The more I think about it, the crazier it sounds. 300 Billion cubic feet of gas per 640 acre section. That's half a billion cubic feet per acre, and almost a third of a trillion per section. I've looked around at recoverable reserves for other big gas plays and nothing comes close. Certainly not the Barnett. They've got to be wrong and it's a mistake by whoever made the slide. A careless, bad mistake because so many people probably look at it and flip out like I did. Just as an example of why I think this has to be wrong, Comstock Resources has 72,000 net acres in East TX and LA and they estimate recoverable gas reserves over their entire leasehold at 3.4 trillion cubic feet. Using Encana's math, in the core section, you'd get that much out of 10 sections or so--6,400 acres. Don't know why I'm dwelling on this. I sure wish it was true, I'd load up the truck and head to Beverlee. Thanks Jffree for contributing to the discussion regularly. I enjoy reading your posts and am always pumped up by the Cheerleader, too!
It does sound pretty crazy, Bill. You have to remember that they put out those presentations to pump up investors and sell stock.
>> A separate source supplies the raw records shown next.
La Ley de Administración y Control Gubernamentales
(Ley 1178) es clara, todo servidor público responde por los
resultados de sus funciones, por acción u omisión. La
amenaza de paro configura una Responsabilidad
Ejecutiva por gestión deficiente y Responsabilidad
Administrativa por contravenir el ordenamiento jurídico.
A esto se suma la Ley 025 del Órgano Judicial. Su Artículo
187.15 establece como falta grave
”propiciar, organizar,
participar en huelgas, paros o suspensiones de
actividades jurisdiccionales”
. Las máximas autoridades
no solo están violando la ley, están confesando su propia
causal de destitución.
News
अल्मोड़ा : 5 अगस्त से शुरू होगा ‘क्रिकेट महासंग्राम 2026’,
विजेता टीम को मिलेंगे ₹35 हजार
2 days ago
That map looks suspiciously like the (not pink) map I found a while back that was also an Isopach but the little numbers along the lines indicated thickness of the shale and not BCF/section. I wonder if they used a map that had another purpose and just didn't chage the numbers?
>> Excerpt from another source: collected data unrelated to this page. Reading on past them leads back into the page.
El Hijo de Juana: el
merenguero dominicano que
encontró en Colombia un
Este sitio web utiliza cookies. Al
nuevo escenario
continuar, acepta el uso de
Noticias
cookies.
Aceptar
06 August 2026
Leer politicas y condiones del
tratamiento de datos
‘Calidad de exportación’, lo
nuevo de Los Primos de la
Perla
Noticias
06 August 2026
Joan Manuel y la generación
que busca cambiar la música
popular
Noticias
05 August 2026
or..maybe the map is correct. Never lose sight of , or underestimate the Motherload!!
i LOVE your optimisic posts! they keep us thinking positive! Thanks, Cheerleader!
Most of the maps/presentations have somewhere in the neighborhood of 200-250BCF/section but they have also an estimated recovery of only 15% or so of total gas. This leaves roughly 30-37.5 BCF/section ultimately recovered or 5-6 wells doing 6-6.5BCF each.
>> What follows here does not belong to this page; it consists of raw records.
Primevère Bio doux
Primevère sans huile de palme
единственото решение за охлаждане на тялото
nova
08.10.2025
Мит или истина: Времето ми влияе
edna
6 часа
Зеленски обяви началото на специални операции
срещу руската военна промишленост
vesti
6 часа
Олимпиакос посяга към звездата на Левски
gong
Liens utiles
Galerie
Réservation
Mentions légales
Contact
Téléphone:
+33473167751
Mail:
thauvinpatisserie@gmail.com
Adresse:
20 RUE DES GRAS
A 6 BCF well at 75% to the operator/owners (25% to the lessor) at $5 gas would yield $22,500,000 to the operator, gross,before any expenses or well costs. If it costs 8-10 million to drill one, they wouldn't do it. There is too much risk to wager 8mm to only get 23mm max out of it. These are broad brush numbers, but the payoff has to be substantially higher than that for all these rigs to be moving in. Granted, they may be counting on higher gas prices in the future, but I wouldn't bet on this level of activity by this many companies for that kind of return.
I have seen estimates of a 56% rate of return on $7 gas so I do believe that the risk is worth it at those numbers. The difference is that the Haynesville has larger expenses upfront but also larger volumes of gas being sold up front than the other shale plays. Also, stacked pay zones give them future production on the same leases......it's better to produce from a lease you hold than to go out and pay another bonus and 20% royalty. The Haynesville should become more profitable as it matures.
In a presentation last year Cabot Oil and Gas had a chart that put the Haynesville GIP at 175 bcf/section for an average thickness of 200 ft, and estimated a recovery factor of 25%. The gas charged porosity is supposed to be about 9%, again according to Cabot. I did a back-of-the envelope analysis assuming a pressure of 10,000 psi and a compressibility factor of 1.2 (a rough estimate) and it compared well with 175 bcf/section of free gas. (I don't know how much gas is adsorbed in the Haynesville Shale, but it appears to be much less than the 30% or so I have seen estimated for the Barnett Shale.) The Bossier is usually regarded as having somewhat less GIP than the Haynesville, but the total for the two formations could easily be 300 bcf/section. Another way to look at this is to consider the well spacing and the predicted EUR for the wells. In Louisiana it appears that Petrohawk is talking about drilling up to 8 Haynesville wells per section. The average EUR is 6.5 bcf, so the total gas recovered would be 52 bcf/section for 8 wells per section. If RF is 25% that indicates that there is 208 bcf/section.